Material to process >>
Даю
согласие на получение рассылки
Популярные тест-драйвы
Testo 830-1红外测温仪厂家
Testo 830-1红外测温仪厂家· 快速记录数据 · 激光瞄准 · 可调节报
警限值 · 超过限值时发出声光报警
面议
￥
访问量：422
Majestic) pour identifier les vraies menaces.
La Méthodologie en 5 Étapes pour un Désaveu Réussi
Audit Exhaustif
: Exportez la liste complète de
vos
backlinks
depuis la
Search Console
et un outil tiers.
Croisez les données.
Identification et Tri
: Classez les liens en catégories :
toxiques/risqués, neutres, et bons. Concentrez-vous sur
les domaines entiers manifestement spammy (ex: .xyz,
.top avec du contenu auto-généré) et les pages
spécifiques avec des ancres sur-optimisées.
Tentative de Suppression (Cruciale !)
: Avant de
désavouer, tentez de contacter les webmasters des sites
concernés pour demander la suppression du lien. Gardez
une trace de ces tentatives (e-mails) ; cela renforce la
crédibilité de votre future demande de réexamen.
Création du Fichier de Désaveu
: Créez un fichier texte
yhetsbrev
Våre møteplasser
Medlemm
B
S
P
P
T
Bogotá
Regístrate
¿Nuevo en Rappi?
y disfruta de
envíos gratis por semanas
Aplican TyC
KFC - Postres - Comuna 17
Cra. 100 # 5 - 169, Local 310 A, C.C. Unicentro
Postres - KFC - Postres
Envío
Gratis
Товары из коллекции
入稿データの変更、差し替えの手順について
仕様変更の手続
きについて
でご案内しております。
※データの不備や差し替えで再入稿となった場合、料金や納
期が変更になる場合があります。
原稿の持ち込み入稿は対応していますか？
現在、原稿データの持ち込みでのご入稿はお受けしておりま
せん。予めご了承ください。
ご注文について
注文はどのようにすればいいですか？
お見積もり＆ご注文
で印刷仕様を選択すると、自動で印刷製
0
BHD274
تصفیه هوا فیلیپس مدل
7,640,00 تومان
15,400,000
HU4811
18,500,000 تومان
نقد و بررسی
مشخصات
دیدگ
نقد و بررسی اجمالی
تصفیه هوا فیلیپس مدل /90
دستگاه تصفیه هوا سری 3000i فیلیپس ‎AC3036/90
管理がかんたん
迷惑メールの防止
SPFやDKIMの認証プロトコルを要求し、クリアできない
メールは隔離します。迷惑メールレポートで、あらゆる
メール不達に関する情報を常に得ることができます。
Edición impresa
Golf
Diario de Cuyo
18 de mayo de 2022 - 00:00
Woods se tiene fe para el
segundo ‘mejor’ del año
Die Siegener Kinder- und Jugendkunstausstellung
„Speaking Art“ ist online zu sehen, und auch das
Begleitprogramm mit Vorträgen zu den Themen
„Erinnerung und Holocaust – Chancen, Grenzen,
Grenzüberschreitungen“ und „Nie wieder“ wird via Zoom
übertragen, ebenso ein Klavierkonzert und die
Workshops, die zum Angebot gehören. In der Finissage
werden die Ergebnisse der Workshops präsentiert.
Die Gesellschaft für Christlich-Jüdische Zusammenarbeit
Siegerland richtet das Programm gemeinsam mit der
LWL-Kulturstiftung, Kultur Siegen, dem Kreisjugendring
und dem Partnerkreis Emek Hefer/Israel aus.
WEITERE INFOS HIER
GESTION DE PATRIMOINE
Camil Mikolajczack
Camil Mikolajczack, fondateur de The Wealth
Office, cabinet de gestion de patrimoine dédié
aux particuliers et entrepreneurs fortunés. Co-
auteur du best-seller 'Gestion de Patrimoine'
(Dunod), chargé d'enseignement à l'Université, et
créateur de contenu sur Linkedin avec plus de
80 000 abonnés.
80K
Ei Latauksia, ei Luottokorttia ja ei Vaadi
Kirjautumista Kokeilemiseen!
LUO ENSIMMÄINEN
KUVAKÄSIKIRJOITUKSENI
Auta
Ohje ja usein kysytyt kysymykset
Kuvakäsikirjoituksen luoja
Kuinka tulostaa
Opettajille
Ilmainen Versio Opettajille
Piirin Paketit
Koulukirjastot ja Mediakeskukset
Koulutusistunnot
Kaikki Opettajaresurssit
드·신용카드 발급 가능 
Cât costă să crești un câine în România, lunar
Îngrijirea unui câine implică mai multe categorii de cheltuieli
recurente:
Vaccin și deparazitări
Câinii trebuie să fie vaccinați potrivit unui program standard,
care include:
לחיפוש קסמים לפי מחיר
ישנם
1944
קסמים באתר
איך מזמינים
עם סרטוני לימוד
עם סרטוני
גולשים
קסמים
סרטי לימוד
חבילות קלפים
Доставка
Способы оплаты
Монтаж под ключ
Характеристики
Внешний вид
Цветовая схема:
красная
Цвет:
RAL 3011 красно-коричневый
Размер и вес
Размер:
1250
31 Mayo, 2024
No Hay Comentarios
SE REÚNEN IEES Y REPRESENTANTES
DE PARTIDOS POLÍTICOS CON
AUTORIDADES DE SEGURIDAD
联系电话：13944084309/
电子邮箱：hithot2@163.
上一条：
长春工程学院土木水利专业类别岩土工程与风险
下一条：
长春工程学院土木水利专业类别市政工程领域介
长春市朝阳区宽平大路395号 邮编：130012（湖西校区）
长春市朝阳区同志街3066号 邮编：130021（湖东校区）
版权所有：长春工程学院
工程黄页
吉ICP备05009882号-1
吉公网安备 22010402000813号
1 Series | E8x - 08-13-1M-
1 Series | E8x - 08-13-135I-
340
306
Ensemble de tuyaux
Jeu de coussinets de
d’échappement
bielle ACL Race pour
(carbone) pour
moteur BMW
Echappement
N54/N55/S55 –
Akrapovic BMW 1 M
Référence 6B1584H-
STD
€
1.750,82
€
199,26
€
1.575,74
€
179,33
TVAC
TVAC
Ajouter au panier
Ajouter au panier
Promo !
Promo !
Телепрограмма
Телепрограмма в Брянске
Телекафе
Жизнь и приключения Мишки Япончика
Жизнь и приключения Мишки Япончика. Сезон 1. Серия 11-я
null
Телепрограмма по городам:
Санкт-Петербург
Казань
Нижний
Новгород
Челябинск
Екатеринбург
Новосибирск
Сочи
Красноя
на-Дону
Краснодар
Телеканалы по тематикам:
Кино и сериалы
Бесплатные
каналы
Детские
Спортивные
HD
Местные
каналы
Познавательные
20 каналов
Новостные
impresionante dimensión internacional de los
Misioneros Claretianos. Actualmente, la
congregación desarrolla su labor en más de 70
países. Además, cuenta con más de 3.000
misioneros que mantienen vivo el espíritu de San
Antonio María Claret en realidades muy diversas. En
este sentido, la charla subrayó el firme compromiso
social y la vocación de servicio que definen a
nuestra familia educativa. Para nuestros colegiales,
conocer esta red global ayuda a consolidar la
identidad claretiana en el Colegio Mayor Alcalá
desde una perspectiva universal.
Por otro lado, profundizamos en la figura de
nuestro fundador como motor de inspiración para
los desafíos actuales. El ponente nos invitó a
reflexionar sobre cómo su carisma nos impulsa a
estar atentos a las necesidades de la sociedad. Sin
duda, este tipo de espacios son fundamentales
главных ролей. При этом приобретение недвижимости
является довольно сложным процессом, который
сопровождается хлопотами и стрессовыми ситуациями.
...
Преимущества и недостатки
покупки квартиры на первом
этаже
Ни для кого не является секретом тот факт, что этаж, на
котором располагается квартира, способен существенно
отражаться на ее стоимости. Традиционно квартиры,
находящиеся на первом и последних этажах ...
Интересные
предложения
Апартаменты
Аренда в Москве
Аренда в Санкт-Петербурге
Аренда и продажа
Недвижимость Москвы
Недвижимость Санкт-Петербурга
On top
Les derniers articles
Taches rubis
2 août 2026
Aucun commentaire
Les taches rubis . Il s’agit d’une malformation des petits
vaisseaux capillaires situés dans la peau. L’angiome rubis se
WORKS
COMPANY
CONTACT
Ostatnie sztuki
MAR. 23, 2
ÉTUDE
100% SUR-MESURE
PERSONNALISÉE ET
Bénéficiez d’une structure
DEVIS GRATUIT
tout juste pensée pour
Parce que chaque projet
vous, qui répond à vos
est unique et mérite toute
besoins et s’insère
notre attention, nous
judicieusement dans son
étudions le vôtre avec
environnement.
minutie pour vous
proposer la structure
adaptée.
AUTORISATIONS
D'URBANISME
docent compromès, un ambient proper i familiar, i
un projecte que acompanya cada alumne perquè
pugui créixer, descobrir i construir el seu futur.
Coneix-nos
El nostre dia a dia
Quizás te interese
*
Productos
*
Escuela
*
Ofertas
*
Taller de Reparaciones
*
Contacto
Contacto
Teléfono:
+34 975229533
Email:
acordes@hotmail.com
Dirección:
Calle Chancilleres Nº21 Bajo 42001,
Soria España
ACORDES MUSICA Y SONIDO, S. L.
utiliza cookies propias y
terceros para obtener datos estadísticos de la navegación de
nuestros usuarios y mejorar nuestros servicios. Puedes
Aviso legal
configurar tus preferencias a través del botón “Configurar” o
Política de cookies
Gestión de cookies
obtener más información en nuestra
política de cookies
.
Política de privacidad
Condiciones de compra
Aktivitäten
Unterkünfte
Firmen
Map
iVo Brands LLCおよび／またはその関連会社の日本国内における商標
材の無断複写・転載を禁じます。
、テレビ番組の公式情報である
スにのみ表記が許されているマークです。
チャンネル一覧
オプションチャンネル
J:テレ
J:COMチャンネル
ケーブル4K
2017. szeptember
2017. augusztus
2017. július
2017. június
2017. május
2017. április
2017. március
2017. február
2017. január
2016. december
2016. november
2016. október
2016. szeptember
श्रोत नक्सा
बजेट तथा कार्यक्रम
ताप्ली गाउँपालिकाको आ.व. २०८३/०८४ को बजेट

Instructions to follow >>
Can you write out everything from the very beginning of the items down through the line containing "désavouer, tentez de", reproducing each of those lines word for word?

Solution >>
Даю
согласие на получение рассылки
Популярные тест-драйвы
Testo 830-1红外测温仪厂家
Testo 830-1红外测温仪厂家· 快速记录数据 · 激光瞄准 · 可调节报
警限值 · 超过限值时发出声光报警
面议
￥
访问量：422
Majestic) pour identifier les vraies menaces.
La Méthodologie en 5 Étapes pour un Désaveu Réussi
Audit Exhaustif
: Exportez la liste complète de
vos
backlinks
depuis la
Search Console
et un outil tiers.
Croisez les données.
Identification et Tri
: Classez les liens en catégories :
toxiques/risqués, neutres, et bons. Concentrez-vous sur
les domaines entiers manifestement spammy (ex: .xyz,
.top avec du contenu auto-généré) et les pages
spécifiques avec des ancres sur-optimisées.
Tentative de Suppression (Cruciale !)
: Avant de
désavouer, tentez de contacter les webmasters des sites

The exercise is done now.